This is What Muslims Do
Can a true Muslim be fully American as well? In his new book, Muslim activist Eboo Patel makes that case through his life story.
"I am a Muslim. This is what Muslims do."
Did your mind go negative? Possibly. So pervasive are misgivings about Muslims in America today that it is difficult to avoid religious prejudice. One remedy is to read Dr. Eboo Patel's remarkable autobiography titled: "Acts of Faith," released this year by Beacon Press.
"Acts of Faith" is Patel’s personal story of growing up in the suburbs of Chicago as a second generation Muslim immigrant from India. In many ways it is the same American story that has been told by generations of immigrants who struggle with the competing claims of inherited, adopted and innate identities. As Mr. Patel informs the reader in the introduction: "I am an American Muslim from India. My adolescence was a series of rejections, one after another, of the various dimensions of my heritage in the belief that America, India, and Islam could not co-exist within the same being."
In "Acts of Faith," we follow Patel as he moves from his goal of assimilation to a desire to erase his heritage in his "American" (read white, Christian) atmosphere in high school, to angry pride and radical politics in college, to a resolution of an integrated life. This journey calls upon all of his identities to create that which is an important, if seldom recognized, reality in America in the 21st century: The fully Muslim and fully American person.

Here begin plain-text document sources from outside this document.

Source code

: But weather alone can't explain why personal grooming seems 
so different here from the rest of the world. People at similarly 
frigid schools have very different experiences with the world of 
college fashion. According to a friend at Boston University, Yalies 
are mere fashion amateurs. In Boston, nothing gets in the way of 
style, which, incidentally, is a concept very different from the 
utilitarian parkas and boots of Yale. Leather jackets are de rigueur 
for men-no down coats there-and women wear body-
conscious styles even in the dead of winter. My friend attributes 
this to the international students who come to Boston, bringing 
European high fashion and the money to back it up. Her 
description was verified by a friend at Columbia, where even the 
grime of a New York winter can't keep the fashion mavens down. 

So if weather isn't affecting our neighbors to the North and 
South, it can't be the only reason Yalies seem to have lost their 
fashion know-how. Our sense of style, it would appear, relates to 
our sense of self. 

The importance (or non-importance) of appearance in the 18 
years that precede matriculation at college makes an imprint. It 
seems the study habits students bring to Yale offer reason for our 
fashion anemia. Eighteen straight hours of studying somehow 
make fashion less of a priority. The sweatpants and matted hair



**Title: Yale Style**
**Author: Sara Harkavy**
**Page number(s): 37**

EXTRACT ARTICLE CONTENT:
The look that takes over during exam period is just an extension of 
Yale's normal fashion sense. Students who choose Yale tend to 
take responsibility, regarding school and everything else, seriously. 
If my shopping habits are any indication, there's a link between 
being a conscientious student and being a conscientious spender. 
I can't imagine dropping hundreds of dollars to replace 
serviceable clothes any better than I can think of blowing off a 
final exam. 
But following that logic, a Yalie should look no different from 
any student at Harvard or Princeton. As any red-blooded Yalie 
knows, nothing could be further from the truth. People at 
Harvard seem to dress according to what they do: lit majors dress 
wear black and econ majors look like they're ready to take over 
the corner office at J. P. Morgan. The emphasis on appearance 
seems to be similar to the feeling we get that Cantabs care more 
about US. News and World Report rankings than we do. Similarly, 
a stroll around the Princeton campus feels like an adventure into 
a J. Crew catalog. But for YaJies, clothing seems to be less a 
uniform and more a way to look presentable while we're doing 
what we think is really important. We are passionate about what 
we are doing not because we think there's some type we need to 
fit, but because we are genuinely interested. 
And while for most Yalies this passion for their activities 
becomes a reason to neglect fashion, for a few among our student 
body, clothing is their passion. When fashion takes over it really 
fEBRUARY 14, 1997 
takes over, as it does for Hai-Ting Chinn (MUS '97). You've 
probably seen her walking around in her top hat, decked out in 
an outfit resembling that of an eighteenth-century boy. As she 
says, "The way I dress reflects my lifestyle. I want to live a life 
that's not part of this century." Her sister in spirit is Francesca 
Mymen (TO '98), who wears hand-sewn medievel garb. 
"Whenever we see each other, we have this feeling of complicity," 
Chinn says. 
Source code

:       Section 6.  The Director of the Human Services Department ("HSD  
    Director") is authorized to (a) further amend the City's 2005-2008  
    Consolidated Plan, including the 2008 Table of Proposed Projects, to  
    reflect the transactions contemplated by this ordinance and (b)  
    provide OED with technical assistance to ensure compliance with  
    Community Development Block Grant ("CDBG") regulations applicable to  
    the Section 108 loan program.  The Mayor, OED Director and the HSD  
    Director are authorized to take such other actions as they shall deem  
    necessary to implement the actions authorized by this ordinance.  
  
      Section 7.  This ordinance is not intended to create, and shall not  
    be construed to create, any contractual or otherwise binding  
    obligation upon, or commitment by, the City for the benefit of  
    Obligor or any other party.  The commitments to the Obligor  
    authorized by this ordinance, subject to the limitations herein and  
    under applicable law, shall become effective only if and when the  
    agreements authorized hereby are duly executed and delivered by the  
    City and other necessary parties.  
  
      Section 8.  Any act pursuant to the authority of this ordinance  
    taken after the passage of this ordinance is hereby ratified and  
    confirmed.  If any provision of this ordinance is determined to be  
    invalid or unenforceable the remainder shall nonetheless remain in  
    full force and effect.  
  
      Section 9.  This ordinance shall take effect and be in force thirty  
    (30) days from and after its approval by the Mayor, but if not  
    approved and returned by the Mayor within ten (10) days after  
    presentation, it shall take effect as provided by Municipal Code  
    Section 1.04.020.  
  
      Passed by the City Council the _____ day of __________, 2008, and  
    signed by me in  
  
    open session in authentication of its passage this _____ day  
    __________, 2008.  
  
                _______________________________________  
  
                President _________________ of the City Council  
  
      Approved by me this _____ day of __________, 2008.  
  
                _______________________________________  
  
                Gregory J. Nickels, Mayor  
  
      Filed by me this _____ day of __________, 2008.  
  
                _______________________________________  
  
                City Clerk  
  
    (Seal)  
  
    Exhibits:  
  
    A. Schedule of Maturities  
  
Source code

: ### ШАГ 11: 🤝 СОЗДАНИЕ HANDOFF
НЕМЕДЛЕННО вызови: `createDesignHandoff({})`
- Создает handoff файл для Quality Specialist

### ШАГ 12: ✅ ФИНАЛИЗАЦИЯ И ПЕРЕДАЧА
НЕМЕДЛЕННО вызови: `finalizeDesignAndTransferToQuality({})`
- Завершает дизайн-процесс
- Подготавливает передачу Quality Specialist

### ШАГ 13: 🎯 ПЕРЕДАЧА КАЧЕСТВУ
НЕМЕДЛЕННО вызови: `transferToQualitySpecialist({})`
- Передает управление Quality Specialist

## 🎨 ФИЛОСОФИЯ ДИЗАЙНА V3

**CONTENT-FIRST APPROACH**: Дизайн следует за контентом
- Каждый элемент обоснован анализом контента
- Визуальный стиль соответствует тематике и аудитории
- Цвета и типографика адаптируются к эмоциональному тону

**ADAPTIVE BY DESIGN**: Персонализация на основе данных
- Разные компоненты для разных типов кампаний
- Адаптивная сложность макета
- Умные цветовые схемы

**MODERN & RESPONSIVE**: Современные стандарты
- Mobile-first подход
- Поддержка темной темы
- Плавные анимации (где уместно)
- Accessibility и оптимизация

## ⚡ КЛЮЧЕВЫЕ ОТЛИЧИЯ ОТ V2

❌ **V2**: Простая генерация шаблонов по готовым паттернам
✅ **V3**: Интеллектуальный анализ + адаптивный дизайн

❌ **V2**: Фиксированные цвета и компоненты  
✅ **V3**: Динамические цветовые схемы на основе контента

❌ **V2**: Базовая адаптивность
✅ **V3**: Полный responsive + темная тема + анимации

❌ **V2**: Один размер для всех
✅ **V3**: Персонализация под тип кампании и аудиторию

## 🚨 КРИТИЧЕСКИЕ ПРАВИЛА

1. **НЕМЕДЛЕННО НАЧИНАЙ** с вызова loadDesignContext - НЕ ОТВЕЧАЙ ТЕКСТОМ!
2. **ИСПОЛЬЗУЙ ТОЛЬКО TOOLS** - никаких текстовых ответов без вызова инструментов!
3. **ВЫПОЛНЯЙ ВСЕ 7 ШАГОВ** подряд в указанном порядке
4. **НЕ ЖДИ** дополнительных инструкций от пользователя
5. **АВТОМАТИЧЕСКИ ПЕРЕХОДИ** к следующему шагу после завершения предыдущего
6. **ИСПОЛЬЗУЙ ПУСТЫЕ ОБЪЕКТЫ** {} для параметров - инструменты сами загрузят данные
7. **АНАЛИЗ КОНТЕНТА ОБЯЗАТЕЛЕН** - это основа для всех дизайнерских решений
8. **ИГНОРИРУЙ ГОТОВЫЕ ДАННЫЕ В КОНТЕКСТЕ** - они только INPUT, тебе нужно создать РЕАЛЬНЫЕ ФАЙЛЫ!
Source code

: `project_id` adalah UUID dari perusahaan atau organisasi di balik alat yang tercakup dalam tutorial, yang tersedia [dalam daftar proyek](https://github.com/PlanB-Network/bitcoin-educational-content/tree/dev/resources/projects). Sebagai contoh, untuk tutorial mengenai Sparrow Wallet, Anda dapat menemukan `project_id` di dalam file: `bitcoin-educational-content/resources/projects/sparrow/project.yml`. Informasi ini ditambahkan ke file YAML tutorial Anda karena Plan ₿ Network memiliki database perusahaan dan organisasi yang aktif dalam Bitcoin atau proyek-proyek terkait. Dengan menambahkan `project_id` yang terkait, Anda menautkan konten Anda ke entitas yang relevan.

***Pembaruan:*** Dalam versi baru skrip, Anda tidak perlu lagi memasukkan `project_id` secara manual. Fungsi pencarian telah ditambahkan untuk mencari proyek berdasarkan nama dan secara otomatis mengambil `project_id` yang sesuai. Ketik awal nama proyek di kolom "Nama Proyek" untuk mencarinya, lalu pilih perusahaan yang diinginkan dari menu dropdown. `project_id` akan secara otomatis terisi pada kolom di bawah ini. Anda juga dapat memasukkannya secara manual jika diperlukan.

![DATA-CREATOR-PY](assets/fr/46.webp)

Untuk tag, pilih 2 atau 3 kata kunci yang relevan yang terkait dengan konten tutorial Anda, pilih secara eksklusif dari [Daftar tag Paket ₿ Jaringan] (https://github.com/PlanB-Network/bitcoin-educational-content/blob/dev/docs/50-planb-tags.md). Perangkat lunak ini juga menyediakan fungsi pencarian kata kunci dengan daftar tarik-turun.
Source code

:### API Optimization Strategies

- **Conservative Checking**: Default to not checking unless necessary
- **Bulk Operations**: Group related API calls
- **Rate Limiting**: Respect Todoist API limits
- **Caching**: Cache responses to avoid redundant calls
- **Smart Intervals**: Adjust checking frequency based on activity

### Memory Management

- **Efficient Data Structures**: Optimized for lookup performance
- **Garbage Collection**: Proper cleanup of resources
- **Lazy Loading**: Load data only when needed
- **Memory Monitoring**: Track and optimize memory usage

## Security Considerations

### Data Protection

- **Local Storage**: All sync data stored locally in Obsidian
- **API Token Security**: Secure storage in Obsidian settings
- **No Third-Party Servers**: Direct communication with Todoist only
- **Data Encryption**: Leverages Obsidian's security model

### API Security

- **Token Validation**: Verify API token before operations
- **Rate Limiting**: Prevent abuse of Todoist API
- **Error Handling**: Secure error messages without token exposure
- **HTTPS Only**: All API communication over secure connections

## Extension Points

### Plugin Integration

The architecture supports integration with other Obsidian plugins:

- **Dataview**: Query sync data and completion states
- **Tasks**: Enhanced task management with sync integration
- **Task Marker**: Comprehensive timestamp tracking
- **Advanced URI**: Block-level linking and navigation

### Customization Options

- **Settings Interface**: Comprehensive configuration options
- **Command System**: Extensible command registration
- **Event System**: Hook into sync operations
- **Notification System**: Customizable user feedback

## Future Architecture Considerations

There are several strings that wind through the story, including his relations with women of different religious backgrounds (like Jewish and Mormon); his interest in the radical politics of black power; and most interestingly his inspiration from religious figures outside his own faith as diverse as Gandhi, the Dalai Lama and perhaps most influentially Dorothy Day and the Catholic worker movement. However, the book's spiritual high point is not with any of these celebrities, but rather with a Muslim woman in India who harbors women caught in abusive relationships and have nowhere else to go. That woman is Patel's grandmother, and in a moving exchange he recounts his nervousness about his grandmother, whom he observes taking in a strange woman who has appeared at her door:
"I couldn’t restrain myself: 'Mama, this is crazy. You can just take strange women into your home and keep them here for weeks or months. This isn't the underground railroad, you know. You're old now. This is dangerous.'
'Crazy, huh?' She responded. How old are you?'
'I have been doing this for forty-five years. That’s more than twice as long as you have been on earth.' …
'Why do you do this?' I finally blurted out.
She looked a little shocked that I would ask, as if to say that the answer was self evident. But just in case it wasn't clear to me, she said simply, 'I am a Muslim. This is what Muslims do.'"
But not all Muslims. Nothing is more chilling than Patel's fictional recounting of how easy it might have been to have been seduced by radical ideology when he was young and alienated as so many young people currently are--and not only young people in Islam, but in Christian separatist movements such as the one that influenced Eric Rudolf as well as Jewish and Hindu extremists. In a chapter titled "Youth Programs" Patel describes the history and evolution of extremists in his own faith and how persuasive these groups can be. In speaking about Osama Bin Laden, Patel makes the particularly salient point that Bin Laden is, if nothing else, a brilliant youth organizer.
But so is Eboo Patel. In 2002, after completing a doctorate at Oxford on a Rhodes Scholarship, Patel started a non-governmental organization called the Interfaith Youth Core (IFYC) with the mission of providing a vaccine against extremist anti pluralist movements by introducing young people of all religious faith to one another in a safe and productive environment. IFYC's growth is chronicled in the book. From its humble beginnings with two employees, the group has ballooned to a staff of 25 people. IFYC's first national meeting of interfaith youth workers attracted 30 young people and adults sitting in a circle discussing their work. Five years later, a video-taped greeting from former President Bill Clinton opened the conference, as 600 young people gathered from across America and even internationally to attend symposiums on pretty much any subject one could imagine.
W.E. Dubois said that the question of race will define the 20th century. Eboo Patel is convinced that how we deal with religious differences will define the 21st century. "Acts of Faith" is a well written, compelling testimony to how one man is trying to ensure that different religions can live side by side in peace.
And why does he do it? Because this is what this Muslim does.